Rabu 22 Jul 2020 00:02 WIB

 Amnesty: Oknum TNI Tembak Ayah dan Anak di Nduga Papua

Penembakan terjadi ketika Selu dan Elias, bersama rombongan hendak ke pos pengungsian

Rep: Bambang Noroyono/ Red: Agus Yulianto
Direktur Amnesty International Indonesia - Usman Hamid
Foto: Republika/Wihdan Hidayat
Direktur Amnesty International Indonesia - Usman Hamid

REPUBLIKA.CO.ID, JAKARTA — Insiden penembakan terhadap warga sipil kembali terjadi di Papua. Amnesty Internasional Indonesia mengatakan, dua orang--ayah dan anak-- meninggal di Nduga, akibat terjangan peluru senjata api. 

Direktur Eksekutif Amnesty Indonesia Usman Hamid mengatakan, pelaku penembakan, adalah oknum personil Tentara Nasional Indonesia (TNI). “Kodam Cenderwasih, telah mengonfirmasi dan membenarkan adanya penembakan hingga tewas terhadap dua warga sipil di Kabupaten Nduga, Papua oleh oknum anggota TNI,” kata Usman, dalam keterangan tertulis yang diterima Republika, Selasa (21/7). 

Laporan yang sampai ke Amnesty, Usman menerangkan, insiden penembakan warga sipil tersebut, terjadi pada Sabtu (18/7). Dikatakan, kronologi penembakan terjadi sekira pukul tiga sore waktu setempat. 

Dua yang hilang nyawa, adalah Selu Karunggu, pemuda 20 tahun, dan Elias Karunggu, ayah 34 tahun. Kedua korban tersebut, dikatakan Amnesty adalah penduduk sipil yang berstatus sebagai pengungsi kejadian Desember 2018, yang sampai saat ini bertahan di Distrik Yigi, Nduga.

INFORMASI TERCATAT:
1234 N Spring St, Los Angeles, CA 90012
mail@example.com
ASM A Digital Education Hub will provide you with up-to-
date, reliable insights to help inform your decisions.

KETENTUAN LATIHAN:
(a) Salin dari berita penembakan di Nduga bagian yang diawali kata-kata yang memuat "Rabu 22 Jul" dan diakhiri dengan "peluru senjata api.".
(b) Menurut berita penembakan di Nduga, kapan penembakan itu terjadi?
(c) Teruskan berita penembakan di Nduga mulai setelah kalimat terakhirnya.
Data tersebut tidak dipakai dalam latihan ini.

JAWABAN BERNOMOR:
(a)
Rabu 22 Jul 2020 00:02 WIB

 Amnesty: Oknum TNI Tembak Ayah dan Anak di Nduga Papua

Penembakan terjadi ketika Selu dan Elias, bersama rombongan hendak ke pos pengungsian

Rep: Bambang Noroyono/ Red: Agus Yulianto
Direktur Amnesty International Indonesia - Usman Hamid
Foto: Republika/Wihdan Hidayat
Direktur Amnesty International Indonesia - Usman Hamid

REPUBLIKA.CO.ID, JAKARTA — Insiden penembakan terhadap warga sipil kembali terjadi di Papua. Amnesty Internasional Indonesia mengatakan, dua orang--ayah dan anak-- meninggal di Nduga, akibat terjangan peluru senjata api.

(b) Pada Sabtu (18/7), sekira pukul tiga sore waktu setempat.

(c)
Insiden penembakan terjadi di Kampung Masanggorak, di sempadan Sungai Keneyam, sekitar setengah kilometer dari Kota Keneyam, Ibu Kota Nduga. Penembakan terjadi ketika Selu dan Elias, bersama-sama sejumlah rombongan hendak ke pos pengungsian dengan menyeberangi sungai. Didekat sungai tersebut, berdiri pos darurat militer. 

“Oknum TNI menembak kedua korban dari pos darurat mereka di pinggir sungai, saat keduanya menyeberangi sungai,” begitu dalam laporan Amnesty.

Insiden penembakan tersebut, mendorong terjadinya kembali aksi protes lokal. Pada Ahad (19/7), sejumlah pemuda bersama otoritas pemerintahan daerah (Pemda) setempat, dikatakan Usman, melakukan aksi protes seharian. Para pemrotes, meminta aparat mengembalikan dua jenazah korban untuk dimakamkan saat itu juga. Mereka pun meminta pelaku penembakan agar diusut, dan diberi hukuman yang setimpal. 

Amnesty, kata Usman, mendukung seruan tersebut. Kata dia, aksi brutal penghilangan nyawa sipil yang dilakukan aparat Indonesia di Papua, sudah digaris merah.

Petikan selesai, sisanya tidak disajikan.